1 μg/well) or PLY (0.2 μg/well) or PsaA (0.1 μg/well). ELISA titres were calculated as the reciprocal of the highest serum dilution, which gave an absorbance of 0.3 above the background. Background absorbance was approximately 0.1 units. The levels of anti-PLY and eGFP within the mucosal lavage samples were determined by ELISA as described above except biotinylated IgA (Sigma) was used as the detection antibody. ELISA titres were calculated as
the reciprocal of the highest dilution that gave an absorbance of 0.2 above the background. For comparison of antibody titres and bacterial loads, the mean and SD of specific responses for each vaccine treatment group were calculated and the statistical significance determined by Krusal–Wallis with Dunn’s post-test (Nonparametric ANOVA; GraphPad Instat). In all experiments,
Bcr-Abl inhibitor p ≤ 0.05 was considered significant. p values are reported in the figure legends. SB431542 mw Recombinant proteins eGFP, eGFPPLY, eGFPΔ6PLY, PsaA, PsaAPLY, PsaAΔ6PLY and PLY were expressed and purified from E. coli. In each case, analysis by gel electrophoresis revealed a single protein of the expected size (see Table 2) that reacted with either antisera to eGFP, PLY or PsaA respectively. Fusion proteins were recognised by antisera to both proteins. Analysis of LPS indicated that levels of contamination were low (less than 5 IU/dose) and were considered to be insufficient to stimulate the immune system non-specifically. To determine whether conjugation of a protein to
PLY influenced the ability of the toxin to bind to cells, the proteins were tested in a standard haemolytic assay . The results shown in Fig. 1 indicate that conjugation of eGFP to PLY does not affect the capacity of the protein to lyse red blood cells. PsaAPLY demonstrated similar levels of activity in this assay. As expected, fusion of eGFP and PsaA to the non-toxic form of PLY resulted in conjugated proteins (eGFPΔ6PLY and PsaΔ6PLY respectively) that demonstrated no detectable haemolytic activity.
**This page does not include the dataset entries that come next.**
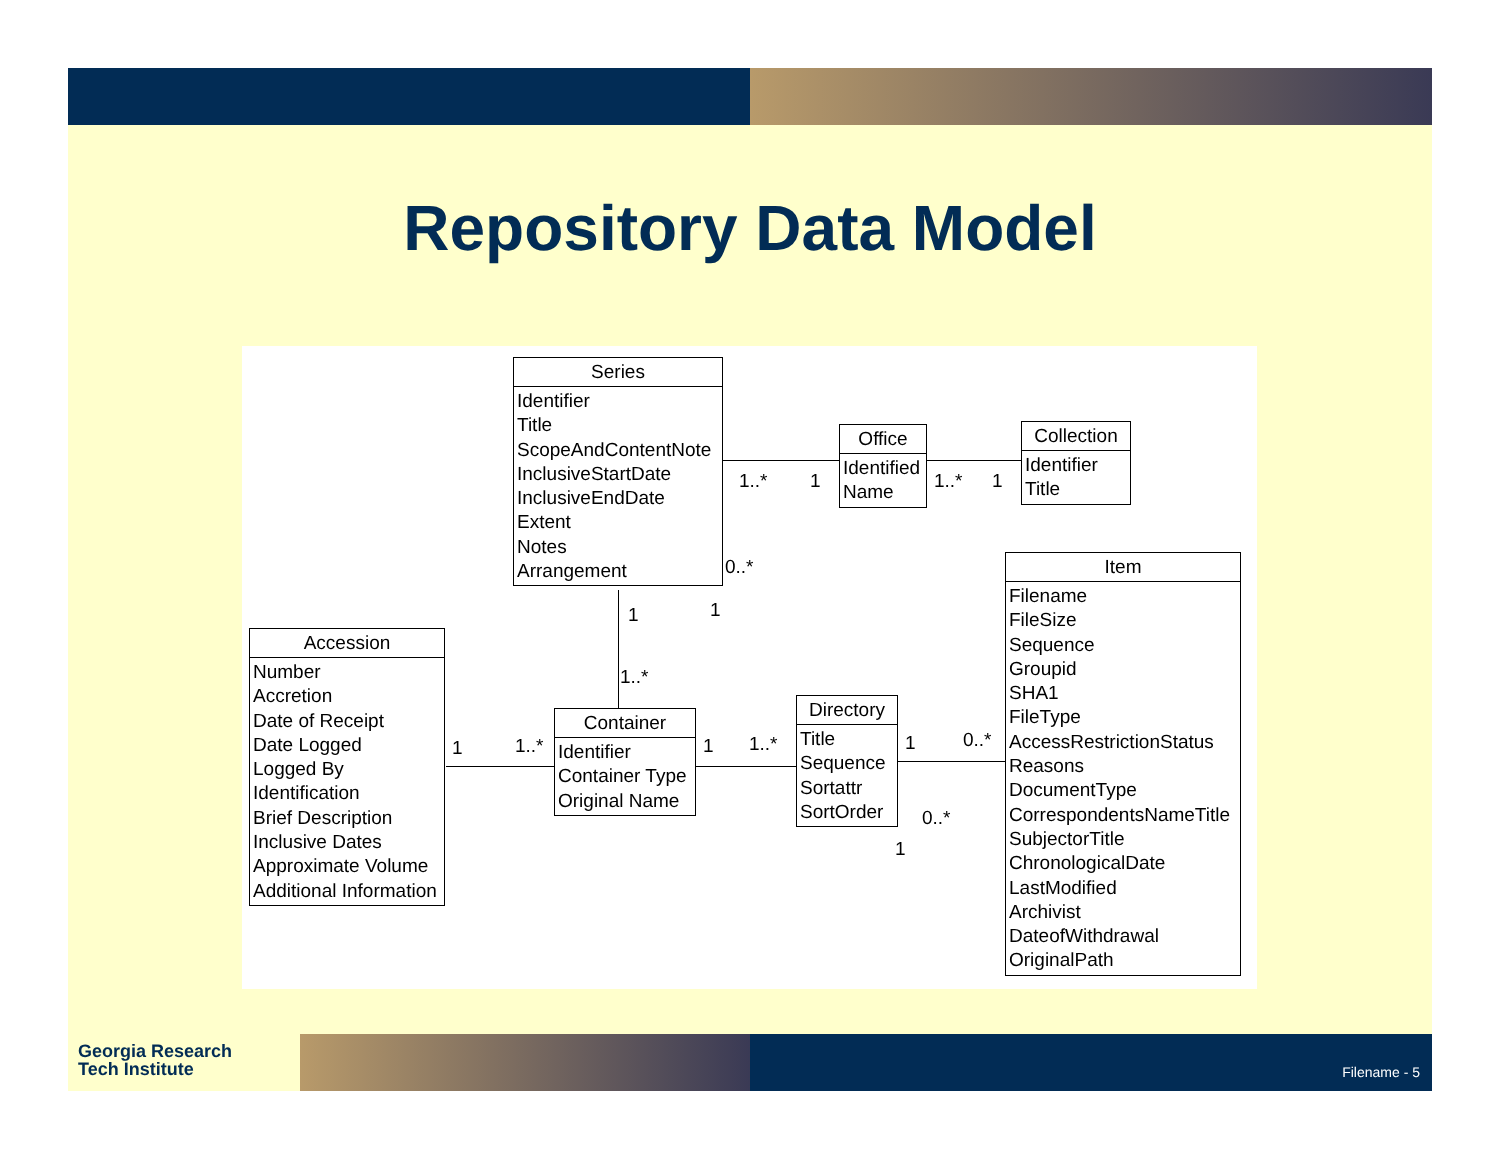Repository Data Model
Series
Identifier
Title
ScopeAndContentNote
InclusiveStartDate
InclusiveEndDate
Extent
Notes
Arrangement
Office
Identified
Name
Collection
Identifier
Title
Item
Filename
FileSize
Sequence
Groupid
SHA1
FileType
AccessRestrictionStatus
Reasons
DocumentType
CorrespondentsNameTitle
SubjectorTitle
ChronologicalDate
LastModified
Archivist
DateofWithdrawal
OriginalPath
Accession
Number
Accretion
Date of Receipt
Date Logged
Logged By
Identification
Brief Description
Inclusive Dates
Approximate Volume
Additional Information
Container
Identifier
Container Type
Original Name
Directory
Title
Sequence
Sortattr
SortOrder
1..* 1 1..* 1
0..*
1 1
1..*
1 1..* 1 1..* 1 0..*
0..*
1
Georgia Research
Tech Institute
Filename - 5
Intranasal almost administration of the conjugate protein eGFPPLY resulted in a very rapid production of a statistically significant (p < 0.001) high levels of antibodies to eGFP ( Fig. 2a), which were detectable after a single administration of a relatively small dose of antigen (200 ng). In contrast, no anti-eGFP response was observed when equimolar quantities of PLY and eGFP were given as an admixed formulation. Mice immunised with the non-toxic recombinant protein eGFPΔ6PLY also had detectable antibodies to eGFP in the blood. These became detectable after the second vaccination but further boosting did not result in the same magnitude of the response seen with eGFPPLY. As expected, animals immunised with LT generated systemic and mucosal antibodies to the codelivered eGFP.